The application in question would miss a substantial number of messages. A trace on the connected switch showed that all packets had been put on the wire. Tracing with Microsoft Message Analyzer on the machine showed these same messages missing, so our application probably was not at fault. Additionally, it did work on other machines just fine.
So I went back to the drawing board, reviewed and double-checked everything I had learned about high-throughput multicast messaging and
- set appropriately large socket receive buffer sizes in the multicast message receiving application,
- activated all TCP/UDP Rx/Tx offloads in the NIC configuration,
- activated receive side scaling (RSS) and picked the maximum number of RSS queues,
- set the NICs’ receive buffers to their maximum values,
- disabled flow-control,
- turned off all power-saving features in NIC and operating system,
- used the most aggressive interrupt moderation setting, and
- updated the NIC driver top the latest version.

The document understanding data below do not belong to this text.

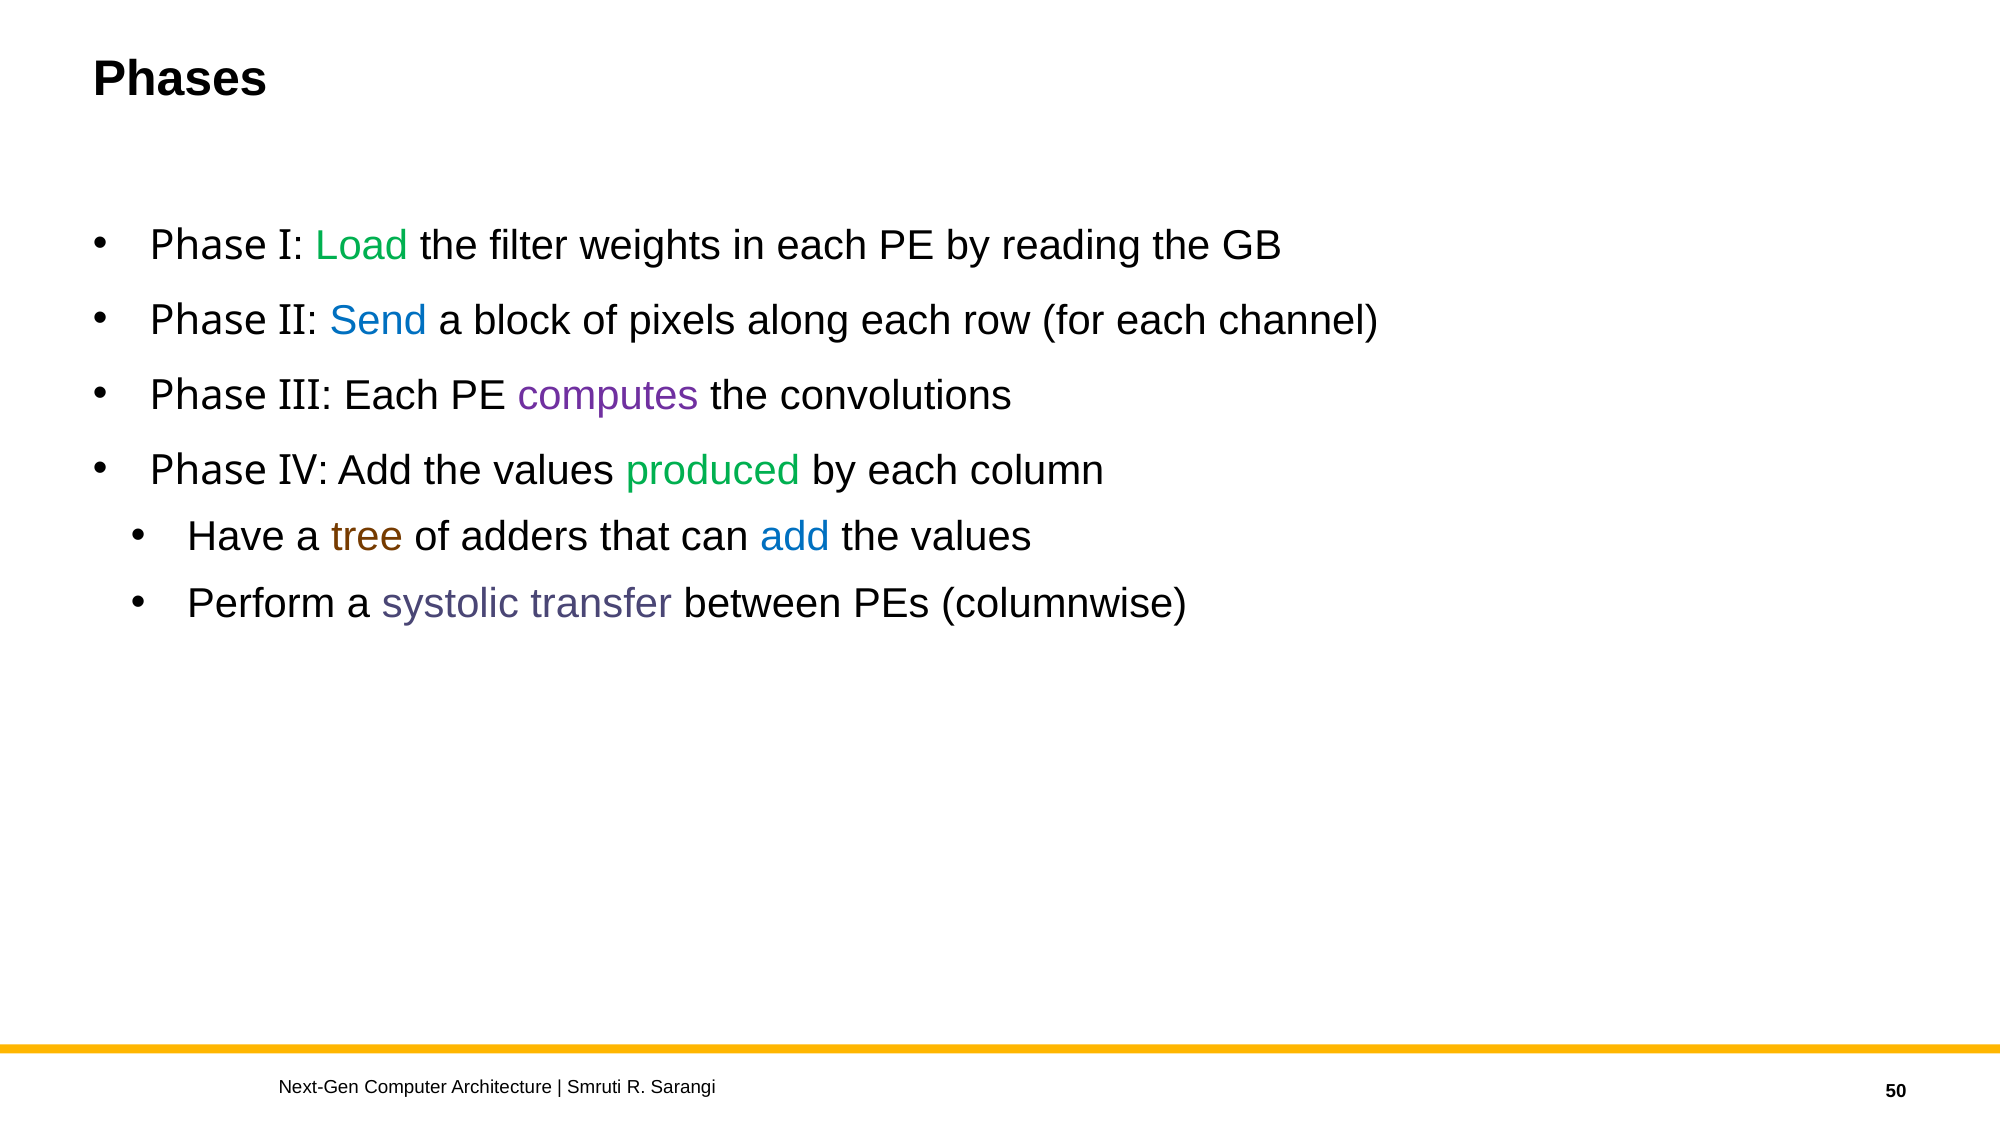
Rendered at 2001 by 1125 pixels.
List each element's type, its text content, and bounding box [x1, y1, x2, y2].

list Phase I: Load the filter weights in each PE by reading the GB Phase II: Send a block of pixels along each row (for each channel) Phase III: Each PE computes the convolutions Phase IV: Add the values produced by each column Have a tree of adders that can add the values Perform a systolic transfer between PEs (columnwise) [78, 210, 1578, 924]
footer Next-Gen Computer Architecture | Smruti R. Sarangi [263, 1067, 1464, 1105]
title Phases [78, 45, 1578, 180]
slide_number 50 [1711, 1071, 1922, 1109]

In order to check NIC settings, I keep the following PowerShell snippet handy. It gives me the current, all valid and maximum values for each parameter of each NIC in the NIC team. And it doesn’t even require admin privileges.

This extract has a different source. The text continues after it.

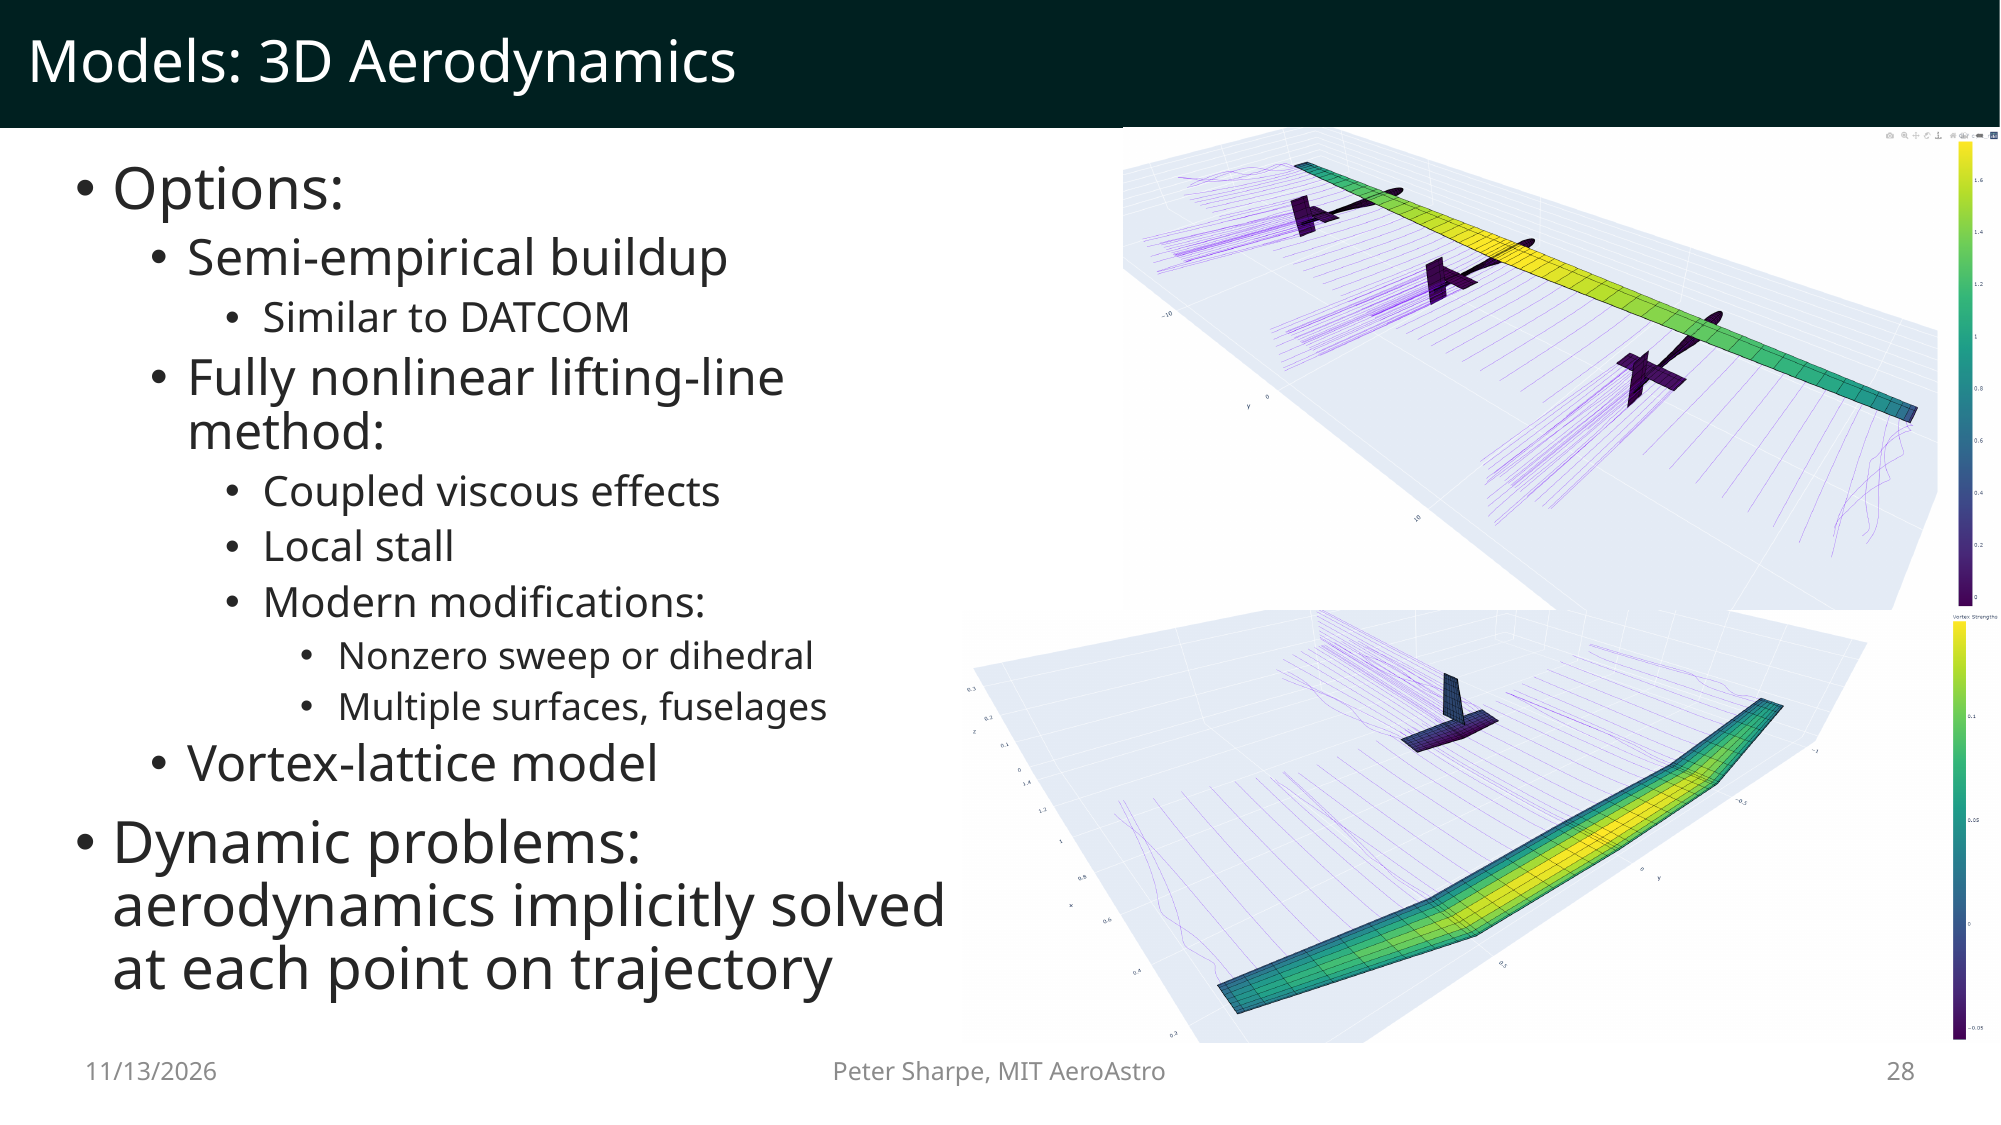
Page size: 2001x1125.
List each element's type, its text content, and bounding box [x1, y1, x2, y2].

(Get-NetLbfoTeam "MyNicTeam").Members | Get-NetAdapterAdvancedProperty | ft DisplayName,DisplayValue,ValidDisplayValues,NumericParameterMaxValue
Other useful sources:
- This post on the ServerFault blog about performance tuning Intel NICs is a bit dated and not multicast-specific, but nonetheless a great read.
- The documentation from Intel contains some useful comments on the trade-offs when you change certain parameters. Often the trade-off is performance versus memory, and since memory is easy and check to add, I usually opted for more performance.

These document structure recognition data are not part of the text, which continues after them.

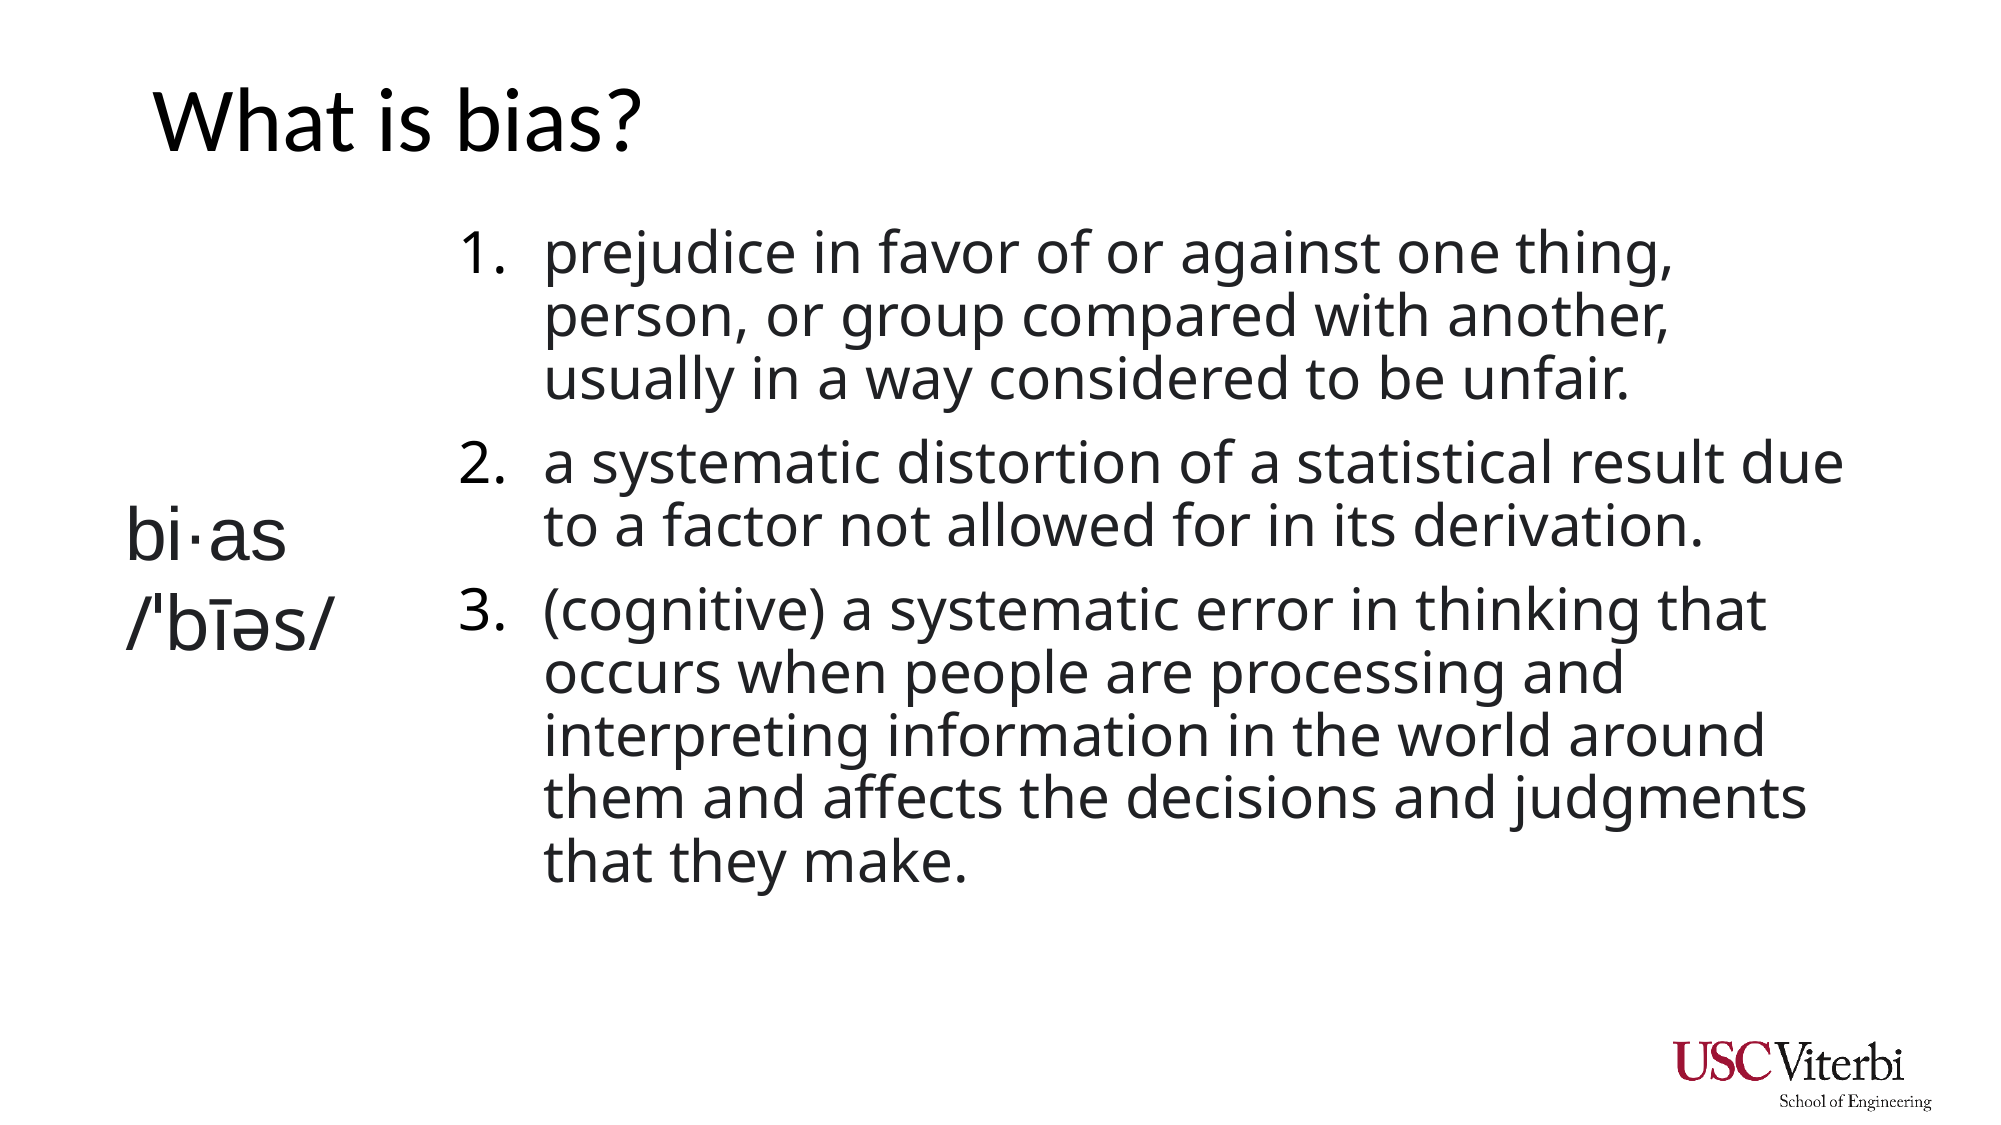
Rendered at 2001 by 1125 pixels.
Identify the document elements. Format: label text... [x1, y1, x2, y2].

list prejudice in favor of or against one thing, person, or group compared with another, usually in a way considered to be unfair. a systematic distortion of a statistical result due to a factor not allowed for in its derivation. (cognitive) a systematic error in thinking that occurs when people are processing and interpreting information in the world around them and affects the decisions and judgments that they make. [425, 215, 1863, 1014]
title What is bias? [137, 12, 1863, 230]
text_box bi·as /ˈbīəs/ [109, 477, 414, 673]
picture [1641, 1027, 1964, 1118]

But even after ensuring all parameter were at their optimal values, the problems persisted. So I spent some time setting up perfmon with these network-related performance counters.
One counter immediately jumped out: Packets Received Discarded was pretty much constant on the machines our application worked on. But on the machines where we noticed packet loss, this number was growing fast.
This Technet blog post has a good explanation of that performance counter and tips on how to gather it from multiple machines remotely using PowerShell.
It turns out the machines experiencing multicast message loss had substantially smaller receive buffers (512) compared to the machines that were working fine (2048 and 4096). Even though our setup script had correctly configured the maximum value for this parameter, that was apparently still insufficient.
So we ended up upgrading the NICs on the cluster experiencing the problems and the multicast messages loss went away.
Upon closer examination we also noticed TCP packet loss while our multicast application was running. But because resends were mostly successful, only introducing small delay this had gone unnoticed before.